Duke Health has established a Nursing Innovation Fund to support nurses in developing, testing, and scaling new ideas to improve patient outcomes and strengthen the nursing profession. The fund was created through a gift from Nancy Schlichting, chair of the Duke University Health System Board of Directors, and her wife Pam Theisen, according to a June 10 news release. Schlichting, a Duke University alumna who graduated in 1976, began her healthcare career at Duke Hospital. The fund is designed to support nurses in imagining and scaling innovations that improve care for patients and families while addressing challenges within the profession.

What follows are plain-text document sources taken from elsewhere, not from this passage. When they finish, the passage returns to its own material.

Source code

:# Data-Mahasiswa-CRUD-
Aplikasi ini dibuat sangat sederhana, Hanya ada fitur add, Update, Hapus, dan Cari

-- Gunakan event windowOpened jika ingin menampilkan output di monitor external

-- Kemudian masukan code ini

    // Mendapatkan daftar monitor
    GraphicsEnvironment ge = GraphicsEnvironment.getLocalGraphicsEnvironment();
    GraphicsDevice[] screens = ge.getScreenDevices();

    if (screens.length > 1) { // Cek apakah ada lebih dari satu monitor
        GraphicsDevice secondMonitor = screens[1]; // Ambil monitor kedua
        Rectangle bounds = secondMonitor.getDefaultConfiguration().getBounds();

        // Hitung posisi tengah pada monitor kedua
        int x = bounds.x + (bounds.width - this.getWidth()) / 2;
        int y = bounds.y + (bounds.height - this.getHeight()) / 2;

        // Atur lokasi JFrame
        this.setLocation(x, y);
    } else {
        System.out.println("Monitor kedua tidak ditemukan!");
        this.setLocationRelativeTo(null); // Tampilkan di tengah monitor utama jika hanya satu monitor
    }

Sources: Becker’s Hospital Review

AI/Analytics

OpenAI, Anthropic take steps toward IPOs as healthcare AI footprints expand

OpenAI and Anthropic have both confidentially filed S-1 registration statements with the SEC, signaling potential initial public offerings. Reuters reported OpenAI CEO Sam Altman told staff the company expects to go public within the next year, targeting a valuation of up to $1 trillion. Anthropic, which last raised $65 billion in Series H funding at a $965 billion post-money valuation, has not determined share count or pricing. Both companies have expanded into healthcare: OpenAI launched ChatGPT for Healthcare in January across eight major health systems, while Anthropic launched Claude for Healthcare supporting prior authorization, claims appeals, and patient care coordination. Oura also filed a confidential S-1 in May.

Sources: MobiHealthNews

AI/Analytics

Why oncology is becoming healthcare AI’s toughest test

Oncology is exposing the deepest limits of healthcare AI, according to Dr. Theepa Dinis, a medical oncologist and clinical informatics analyst at emtelligent. ‘Cancer isn’t one disease, it’s thousands,’ she said. While ambient documentation tools have reduced administrative burdens, they cannot handle oncology’s longitudinal complexity — years of imaging, pathology reports, and treatment histories scattered across unstructured EHR data. AI systems frequently struggle to distinguish events like a 1999 left breast cancer diagnosis from a 2015 right breast cancer recurrence. ‘Most clinical AI fails for a simple reason: the data it’s built on isn’t good enough,’ Dinis said, adding that AI hallucinations in pharmacovigilance present direct patient safety risks.